Eugene Loh wrote:
Actually, there may be a more important issue here.
Currently, the PML chooses the BTL first. Once the BTL choice is
established, only then does the PML choose between sendi and send.
Currently, it's also the case that we're spending a lot of time in the
PML doing a bunch of stuff that's totally unnecessary if the sendi
succeeds. So, we're neutralizing much of the advantage sendi is
supposed to provide.
So, I'm changing the PML to invoke sendi much sooner. The way I'm
doing this is to loop over BTLs, looking for a sendi that exists and
succeeds. If I find one, I'm done. If I don't, I have to go with the
standard send code path.
The logic, as I just described it, allows that multiple sendi
functions could fail and that the send that is ultimately used might
be for a different BTL than for any of the failing sendi's. This
would suggest that I do NOT want failing sendi's leaving any side
effects (like allocated descriptors).
Is my proposed logic bad? Should I implement things another way?

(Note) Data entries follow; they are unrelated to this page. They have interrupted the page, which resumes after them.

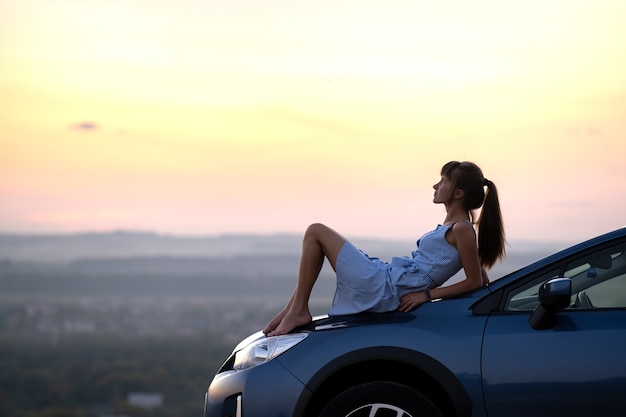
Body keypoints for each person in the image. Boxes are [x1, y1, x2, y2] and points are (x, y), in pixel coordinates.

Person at [264, 161, 506, 337]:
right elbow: (482, 277)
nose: (435, 185)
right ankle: (292, 309)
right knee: (315, 234)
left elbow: (474, 281)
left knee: (315, 231)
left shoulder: (462, 229)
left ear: (458, 193)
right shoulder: (456, 227)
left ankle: (297, 310)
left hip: (386, 287)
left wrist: (427, 295)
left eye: (443, 181)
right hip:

E.g., if I find a sendi function, use that BTL even if the sendi
failed and another BTL might have a sendi that could succeed? Or,
does my proposed change provide the justification for my pulling
descriptor allocations out of the sendi functions?
Here's another way of looking at it.
The current PML send code does this:
set_up_expensive_send_request(&sendreq);
for ( btl = ... ) {
if ( SUCCESS == sendi() ) return SUCCESS;
if ( SUCCESS == send(&sendreq) ) return SUCESS;
}
That is, we try one BTL after another. For each one, we try sendi
first. So, each sendi() that fails is immediately followed by a send()
of the same BTL. It's okay for a sendi() to do prep work for the send()
of the same BTL. This scheme does a bunch of expensive send-request
initialization that is unnecessary if the sendi(), which doesn't need
the send request, succeeds.
My proposed PML send logic is this:
for ( btl = ... ) {
if ( SUCCESS == sendi() ) return SUCCESS;
}
set_up_expensive_send_request(&sendreq);
for ( btl = ... ) {
if ( SUCCESS == send(&sendreq) ) return SUCCESS;
}
That is, if I can find a sendi() function, I use it. Only if I can't
find any sendi() do I set up the send request and call send() functions.
This is why I would like sendi() functions to have no side effects...
e.g., no allocated descriptors.